◆ **Input material**
== Segment start ==
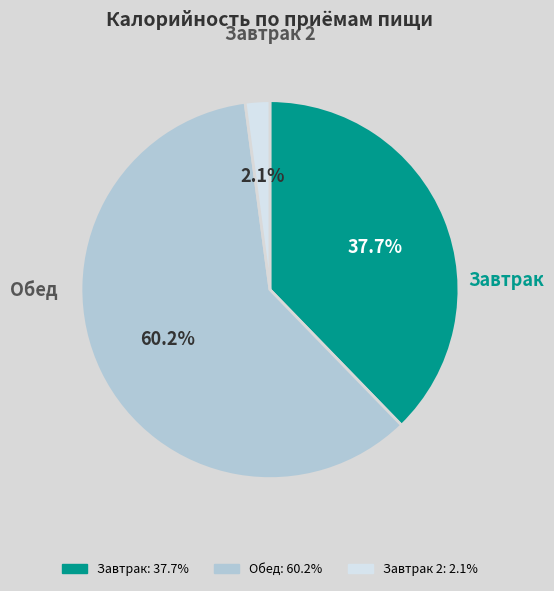

Count the number of slices in the pie.

3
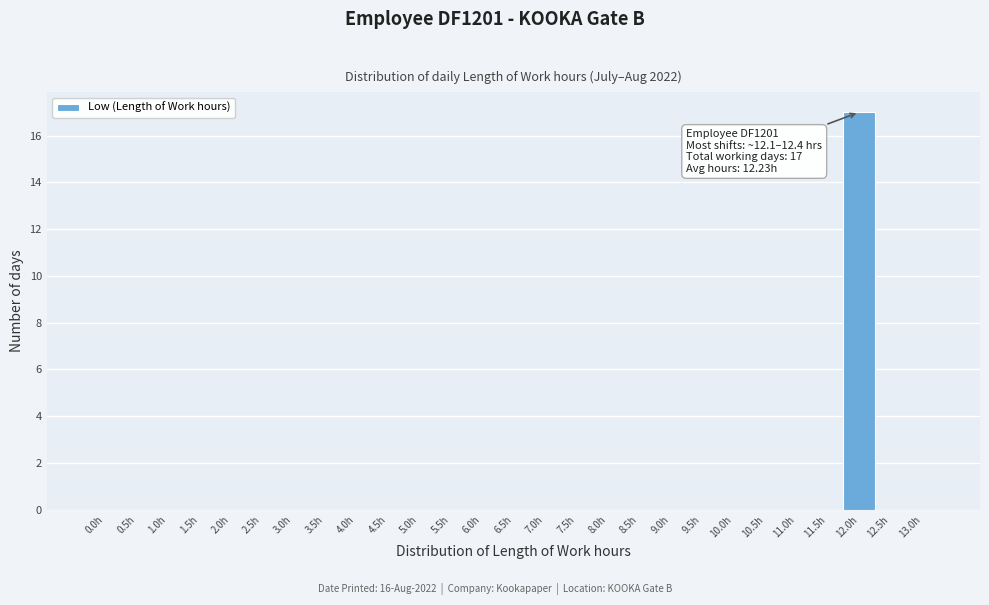

Reading left to right, list all the values displayed in this chart.

0.0h=0	0.5h=0	1.0h=0	1.5h=0	2.0h=0	2.5h=0	3.0h=0	3.5h=0	4.0h=0	4.5h=0	5.0h=0	5.5h=0	6.0h=0	6.5h=0	7.0h=0	7.5h=0	8.0h=0	8.5h=0	9.0h=0	9.5h=0	10.0h=0	10.5h=0	11.0h=0	11.5h=0	12.0h=17	12.5h=0	13.0h=0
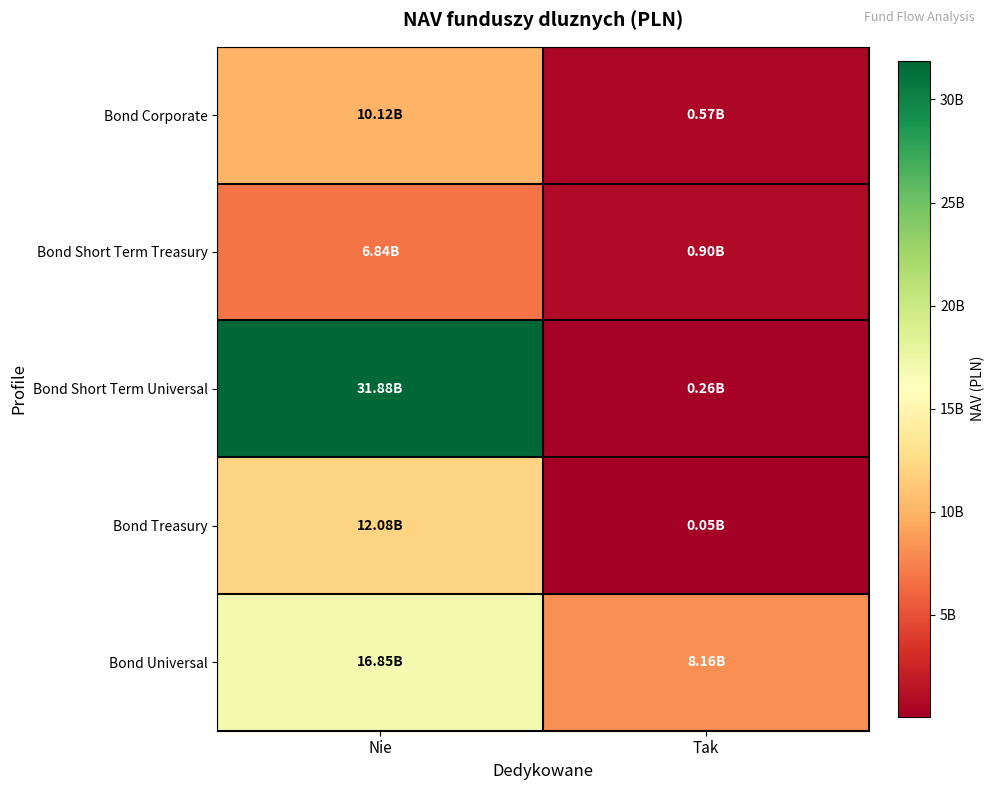

Rank the series by their maximum value, from lowest to highest.

Bond Short Term Treasury, Bond Corporate, Bond Treasury, Bond Universal, Bond Short Term Universal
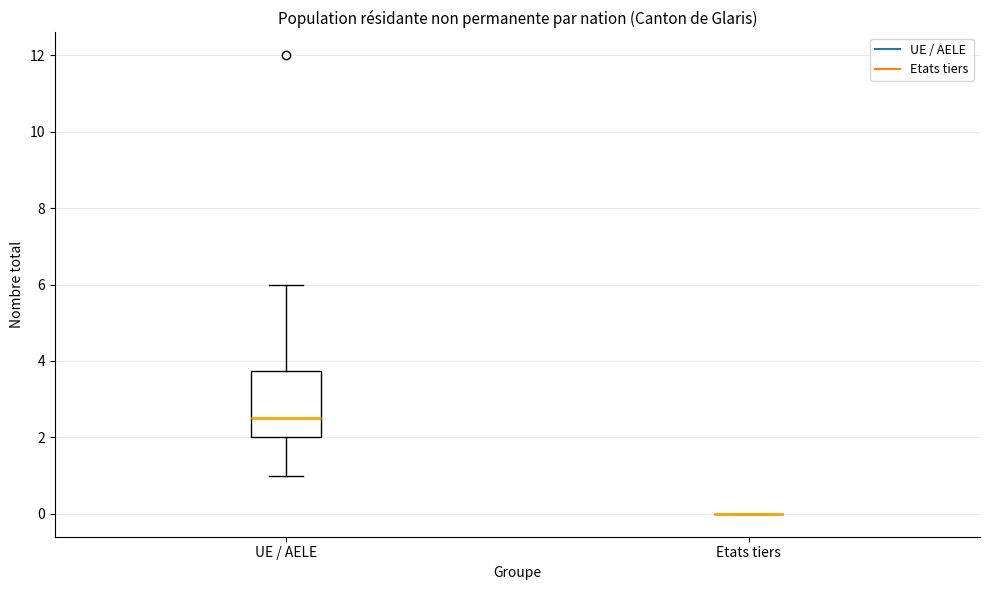

Comparing the boxes themselves (not the whiskers), which one is the tallest?

UE / AELE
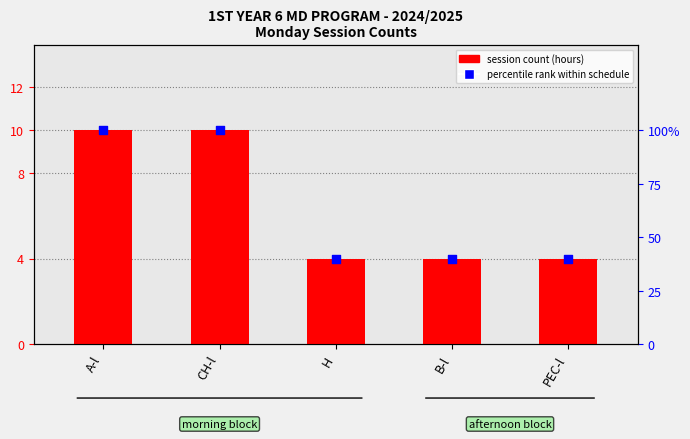

Is the value of percentile rank within schedule at CH-l greater than the value of session count (hours) at B-l?

Yes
== Segment end ==
◆ **Exercise description**
Rewrite the lines starting with the line with "Bond Short Term Treasury, Bond" and going on through the end of the rows, with "tallest" changed to "shortest" and nothing else altered. Leave the pictures out of your answer.

◆ **Your solution**
Bond Short Term Treasury, Bond Corporate, Bond Treasury, Bond Universal, Bond Short Term Universal

Comparing the boxes themselves (not the whiskers), which one is the shortest?

UE / AELE

Is the value of percentile rank within schedule at CH-l greater than the value of session count (hours) at B-l?

Yes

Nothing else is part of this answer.